** Stored entries **
★ ★ ★

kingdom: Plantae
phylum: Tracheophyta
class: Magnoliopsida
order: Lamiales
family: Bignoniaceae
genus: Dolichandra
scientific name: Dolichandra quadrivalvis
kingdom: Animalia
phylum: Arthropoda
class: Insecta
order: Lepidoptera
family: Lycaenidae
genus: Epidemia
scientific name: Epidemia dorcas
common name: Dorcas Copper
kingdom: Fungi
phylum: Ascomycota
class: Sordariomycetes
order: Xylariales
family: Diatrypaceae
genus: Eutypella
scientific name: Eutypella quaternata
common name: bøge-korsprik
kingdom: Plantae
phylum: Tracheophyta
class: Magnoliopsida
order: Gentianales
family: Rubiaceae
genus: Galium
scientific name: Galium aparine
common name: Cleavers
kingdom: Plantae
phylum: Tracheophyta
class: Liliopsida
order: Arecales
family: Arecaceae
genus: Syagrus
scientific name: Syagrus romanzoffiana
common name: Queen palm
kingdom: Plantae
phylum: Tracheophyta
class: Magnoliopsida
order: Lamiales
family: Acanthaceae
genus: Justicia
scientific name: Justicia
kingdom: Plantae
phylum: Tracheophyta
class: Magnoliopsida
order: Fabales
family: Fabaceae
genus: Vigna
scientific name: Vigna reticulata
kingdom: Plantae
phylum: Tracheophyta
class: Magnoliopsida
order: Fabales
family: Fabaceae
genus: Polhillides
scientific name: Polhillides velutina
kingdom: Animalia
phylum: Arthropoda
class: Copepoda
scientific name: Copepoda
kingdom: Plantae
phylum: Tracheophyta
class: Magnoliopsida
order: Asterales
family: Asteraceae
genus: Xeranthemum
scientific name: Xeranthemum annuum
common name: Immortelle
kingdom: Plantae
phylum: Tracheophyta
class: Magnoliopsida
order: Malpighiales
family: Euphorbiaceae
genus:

★ ★ ★

** GOAL **
Reproduce the entries above, switching "common name" to "vernacular name" wherever it occurs and leaving all other text unchanged.

** THE RESULT **
kingdom: Plantae
phylum: Tracheophyta
class: Magnoliopsida
order: Lamiales
family: Bignoniaceae
genus: Dolichandra
scientific name: Dolichandra quadrivalvis
kingdom: Animalia
phylum: Arthropoda
class: Insecta
order: Lepidoptera
family: Lycaenidae
genus: Epidemia
scientific name: Epidemia dorcas
vernacular name: Dorcas Copper
kingdom: Fungi
phylum: Ascomycota
class: Sordariomycetes
order: Xylariales
family: Diatrypaceae
genus: Eutypella
scientific name: Eutypella quaternata
vernacular name: bøge-korsprik
kingdom: Plantae
phylum: Tracheophyta
class: Magnoliopsida
order: Gentianales
family: Rubiaceae
genus: Galium
scientific name: Galium aparine
vernacular name: Cleavers
kingdom: Plantae
phylum: Tracheophyta
class: Liliopsida
order: Arecales
family: Arecaceae
genus: Syagrus
scientific name: Syagrus romanzoffiana
vernacular name: Queen palm
kingdom: Plantae
phylum: Tracheophyta
class: Magnoliopsida
order: Lamiales
family: Acanthaceae
genus: Justicia
scientific name: Justicia
kingdom: Plantae
phylum: Tracheophyta
class: Magnoliopsida
order: Fabales
family: Fabaceae
genus: Vigna
scientific name: Vigna reticulata
kingdom: Plantae
phylum: Tracheophyta
class: Magnoliopsida
order: Fabales
family: Fabaceae
genus: Polhillides
scientific name: Polhillides velutina
kingdom: Animalia
phylum: Arthropoda
class: Copepoda
scientific name: Copepoda
kingdom: Plantae
phylum: Tracheophyta
class: Magnoliopsida
order: Asterales
family: Asteraceae
genus: Xeranthemum
scientific name: Xeranthemum annuum
vernacular name: Immortelle
kingdom: Plantae
phylum: Tracheophyta
class: Magnoliopsida
order: Malpighiales
family: Euphorbiaceae
genus:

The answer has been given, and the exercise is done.